Stored items from a collection
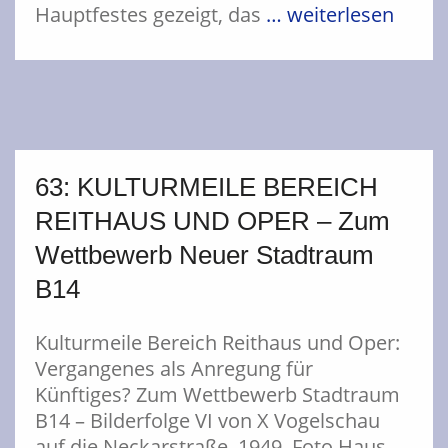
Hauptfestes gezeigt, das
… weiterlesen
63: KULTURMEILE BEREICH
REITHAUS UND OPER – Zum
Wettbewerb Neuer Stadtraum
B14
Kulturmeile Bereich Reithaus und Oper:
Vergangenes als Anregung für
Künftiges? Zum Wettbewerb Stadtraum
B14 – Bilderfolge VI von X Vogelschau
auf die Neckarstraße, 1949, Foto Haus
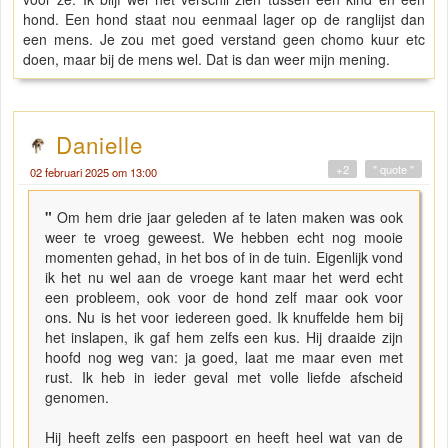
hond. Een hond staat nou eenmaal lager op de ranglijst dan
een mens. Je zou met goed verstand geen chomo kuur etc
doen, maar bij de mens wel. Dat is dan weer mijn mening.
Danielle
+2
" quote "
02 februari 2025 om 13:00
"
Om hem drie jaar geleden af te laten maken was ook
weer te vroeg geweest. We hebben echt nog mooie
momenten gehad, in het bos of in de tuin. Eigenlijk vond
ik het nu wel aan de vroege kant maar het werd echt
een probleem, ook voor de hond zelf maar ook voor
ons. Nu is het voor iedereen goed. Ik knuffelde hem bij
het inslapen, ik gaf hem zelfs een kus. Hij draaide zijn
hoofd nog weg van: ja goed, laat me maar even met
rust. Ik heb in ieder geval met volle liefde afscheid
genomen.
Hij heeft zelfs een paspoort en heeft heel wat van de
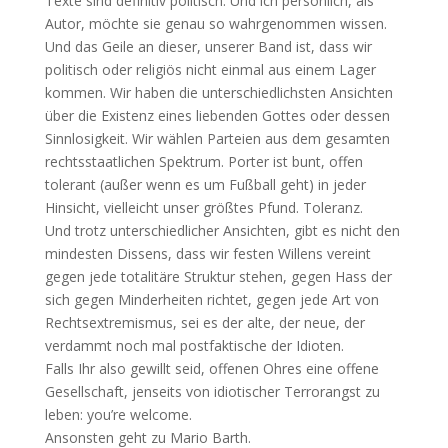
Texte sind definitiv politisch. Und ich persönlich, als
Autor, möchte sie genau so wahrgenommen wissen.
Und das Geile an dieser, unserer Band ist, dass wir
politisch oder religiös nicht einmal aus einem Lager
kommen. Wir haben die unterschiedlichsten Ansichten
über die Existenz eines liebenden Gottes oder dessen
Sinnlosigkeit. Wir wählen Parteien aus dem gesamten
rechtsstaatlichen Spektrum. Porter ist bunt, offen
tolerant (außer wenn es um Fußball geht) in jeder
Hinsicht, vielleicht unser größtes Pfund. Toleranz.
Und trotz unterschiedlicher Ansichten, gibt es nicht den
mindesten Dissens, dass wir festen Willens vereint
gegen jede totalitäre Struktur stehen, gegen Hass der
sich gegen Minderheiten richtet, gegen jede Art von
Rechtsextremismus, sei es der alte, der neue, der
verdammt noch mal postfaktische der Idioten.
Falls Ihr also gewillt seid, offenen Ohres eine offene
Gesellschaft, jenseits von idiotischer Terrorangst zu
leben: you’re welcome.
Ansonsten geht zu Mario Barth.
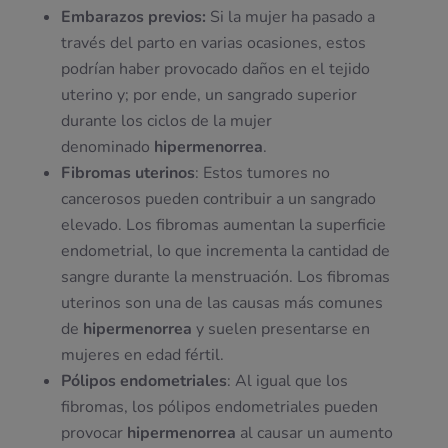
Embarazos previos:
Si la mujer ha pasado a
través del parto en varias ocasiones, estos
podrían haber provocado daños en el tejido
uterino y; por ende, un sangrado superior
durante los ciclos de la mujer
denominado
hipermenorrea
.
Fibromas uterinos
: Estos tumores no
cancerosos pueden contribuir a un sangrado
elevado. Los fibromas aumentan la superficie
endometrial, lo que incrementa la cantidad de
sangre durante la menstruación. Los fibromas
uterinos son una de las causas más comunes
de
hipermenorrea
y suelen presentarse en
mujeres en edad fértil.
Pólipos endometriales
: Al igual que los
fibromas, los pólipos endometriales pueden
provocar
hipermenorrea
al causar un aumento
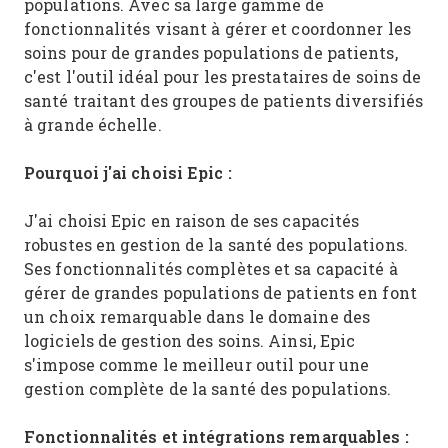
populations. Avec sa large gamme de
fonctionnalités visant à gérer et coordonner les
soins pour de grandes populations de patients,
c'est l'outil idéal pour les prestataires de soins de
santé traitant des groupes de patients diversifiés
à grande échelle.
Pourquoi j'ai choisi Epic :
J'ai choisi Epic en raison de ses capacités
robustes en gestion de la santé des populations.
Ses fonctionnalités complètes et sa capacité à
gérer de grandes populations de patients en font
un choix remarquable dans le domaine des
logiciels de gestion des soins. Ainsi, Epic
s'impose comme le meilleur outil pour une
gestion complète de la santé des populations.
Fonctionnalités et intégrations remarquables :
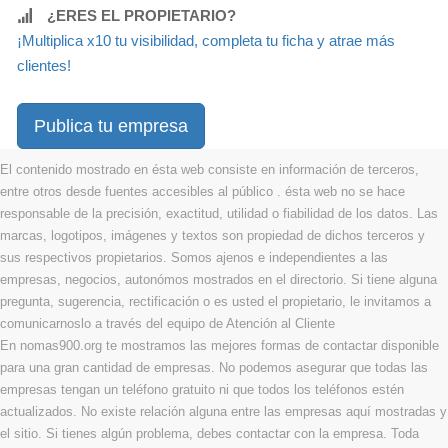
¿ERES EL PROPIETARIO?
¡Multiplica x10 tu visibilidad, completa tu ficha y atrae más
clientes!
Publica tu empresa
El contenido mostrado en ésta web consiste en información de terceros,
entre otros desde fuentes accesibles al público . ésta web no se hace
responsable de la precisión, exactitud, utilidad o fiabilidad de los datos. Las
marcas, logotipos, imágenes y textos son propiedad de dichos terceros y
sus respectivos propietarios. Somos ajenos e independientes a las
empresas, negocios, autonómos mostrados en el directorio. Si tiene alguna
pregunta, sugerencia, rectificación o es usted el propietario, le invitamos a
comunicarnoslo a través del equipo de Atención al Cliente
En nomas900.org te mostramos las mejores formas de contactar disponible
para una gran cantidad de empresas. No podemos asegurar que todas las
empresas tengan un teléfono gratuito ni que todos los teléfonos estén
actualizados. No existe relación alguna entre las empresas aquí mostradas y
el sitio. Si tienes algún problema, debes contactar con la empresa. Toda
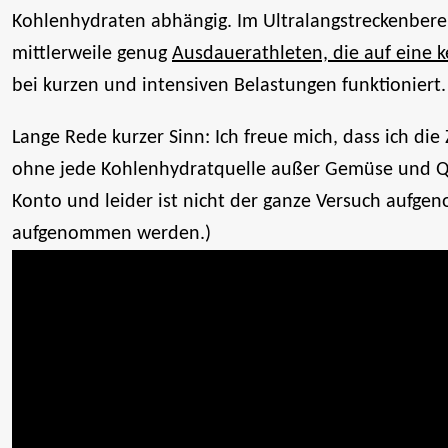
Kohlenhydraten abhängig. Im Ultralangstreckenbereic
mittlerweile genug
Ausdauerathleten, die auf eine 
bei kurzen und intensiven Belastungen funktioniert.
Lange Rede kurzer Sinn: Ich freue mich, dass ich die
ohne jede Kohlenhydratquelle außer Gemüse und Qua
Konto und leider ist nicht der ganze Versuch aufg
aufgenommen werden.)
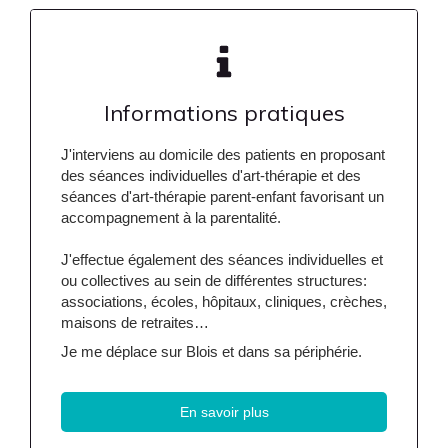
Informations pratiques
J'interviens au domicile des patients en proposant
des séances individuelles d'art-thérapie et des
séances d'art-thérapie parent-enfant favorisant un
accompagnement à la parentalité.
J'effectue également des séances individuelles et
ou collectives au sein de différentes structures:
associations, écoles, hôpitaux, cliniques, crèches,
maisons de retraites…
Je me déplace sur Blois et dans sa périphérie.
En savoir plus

Problem details >>
Only the text is to be copied: please reproduce the records exactly and drop the pictures.

Completed exercise >>
Hauptfestes gezeigt, das
… weiterlesen
63: KULTURMEILE BEREICH
REITHAUS UND OPER – Zum
Wettbewerb Neuer Stadtraum
B14
Kulturmeile Bereich Reithaus und Oper:
Vergangenes als Anregung für
Künftiges? Zum Wettbewerb Stadtraum
B14 – Bilderfolge VI von X Vogelschau
auf die Neckarstraße, 1949, Foto Haus
hond. Een hond staat nou eenmaal lager op de ranglijst dan
een mens. Je zou met goed verstand geen chomo kuur etc
doen, maar bij de mens wel. Dat is dan weer mijn mening.
Danielle
+2
" quote "
02 februari 2025 om 13:00
"
Om hem drie jaar geleden af te laten maken was ook
weer te vroeg geweest. We hebben echt nog mooie
momenten gehad, in het bos of in de tuin. Eigenlijk vond
ik het nu wel aan de vroege kant maar het werd echt
een probleem, ook voor de hond zelf maar ook voor
ons. Nu is het voor iedereen goed. Ik knuffelde hem bij
het inslapen, ik gaf hem zelfs een kus. Hij draaide zijn
hoofd nog weg van: ja goed, laat me maar even met
rust. Ik heb in ieder geval met volle liefde afscheid
genomen.
Hij heeft zelfs een paspoort en heeft heel wat van de
Texte sind definitiv politisch. Und ich persönlich, als
Autor, möchte sie genau so wahrgenommen wissen.
Und das Geile an dieser, unserer Band ist, dass wir
politisch oder religiös nicht einmal aus einem Lager
kommen. Wir haben die unterschiedlichsten Ansichten
über die Existenz eines liebenden Gottes oder dessen
Sinnlosigkeit. Wir wählen Parteien aus dem gesamten
rechtsstaatlichen Spektrum. Porter ist bunt, offen
tolerant (außer wenn es um Fußball geht) in jeder
Hinsicht, vielleicht unser größtes Pfund. Toleranz.
Und trotz unterschiedlicher Ansichten, gibt es nicht den
mindesten Dissens, dass wir festen Willens vereint
gegen jede totalitäre Struktur stehen, gegen Hass der
sich gegen Minderheiten richtet, gegen jede Art von
Rechtsextremismus, sei es der alte, der neue, der
verdammt noch mal postfaktische der Idioten.
Falls Ihr also gewillt seid, offenen Ohres eine offene
Gesellschaft, jenseits von idiotischer Terrorangst zu
leben: you’re welcome.
Ansonsten geht zu Mario Barth.
Embarazos previos:
Si la mujer ha pasado a
través del parto en varias ocasiones, estos
podrían haber provocado daños en el tejido
uterino y; por ende, un sangrado superior
durante los ciclos de la mujer
denominado
hipermenorrea
.
Fibromas uterinos
: Estos tumores no
cancerosos pueden contribuir a un sangrado
elevado. Los fibromas aumentan la superficie
endometrial, lo que incrementa la cantidad de
sangre durante la menstruación. Los fibromas
uterinos son una de las causas más comunes
de
hipermenorrea
y suelen presentarse en
mujeres en edad fértil.
Pólipos endometriales
: Al igual que los
fibromas, los pólipos endometriales pueden
provocar
hipermenorrea
al causar un aumento
populations. Avec sa large gamme de
fonctionnalités visant à gérer et coordonner les
soins pour de grandes populations de patients,
c'est l'outil idéal pour les prestataires de soins de
santé traitant des groupes de patients diversifiés
à grande échelle.
Pourquoi j'ai choisi Epic :
J'ai choisi Epic en raison de ses capacités
robustes en gestion de la santé des populations.
Ses fonctionnalités complètes et sa capacité à
gérer de grandes populations de patients en font
un choix remarquable dans le domaine des
logiciels de gestion des soins. Ainsi, Epic
s'impose comme le meilleur outil pour une
gestion complète de la santé des populations.
Fonctionnalités et intégrations remarquables :
¿ERES EL PROPIETARIO?
¡Multiplica x10 tu visibilidad, completa tu ficha y atrae más
clientes!
Publica tu empresa
El contenido mostrado en ésta web consiste en información de terceros,
entre otros desde fuentes accesibles al público . ésta web no se hace
responsable de la precisión, exactitud, utilidad o fiabilidad de los datos. Las
marcas, logotipos, imágenes y textos son propiedad de dichos terceros y
sus respectivos propietarios. Somos ajenos e independientes a las
empresas, negocios, autonómos mostrados en el directorio. Si tiene alguna
pregunta, sugerencia, rectificación o es usted el propietario, le invitamos a
comunicarnoslo a través del equipo de Atención al Cliente
En nomas900.org te mostramos las mejores formas de contactar disponible
para una gran cantidad de empresas. No podemos asegurar que todas las
empresas tengan un teléfono gratuito ni que todos los teléfonos estén
actualizados. No existe relación alguna entre las empresas aquí mostradas y
el sitio. Si tienes algún problema, debes contactar con la empresa. Toda
Kohlenhydraten abhängig. Im Ultralangstreckenbereic
mittlerweile genug
Ausdauerathleten, die auf eine 
bei kurzen und intensiven Belastungen funktioniert.
Lange Rede kurzer Sinn: Ich freue mich, dass ich die
ohne jede Kohlenhydratquelle außer Gemüse und Qua
Konto und leider ist nicht der ganze Versuch aufg
aufgenommen werden.)
Informations pratiques
J'interviens au domicile des patients en proposant
des séances individuelles d'art-thérapie et des
séances d'art-thérapie parent-enfant favorisant un
accompagnement à la parentalité.
J'effectue également des séances individuelles et
ou collectives au sein de différentes structures:
associations, écoles, hôpitaux, cliniques, crèches,
maisons de retraites…
Je me déplace sur Blois et dans sa périphérie.
En savoir plus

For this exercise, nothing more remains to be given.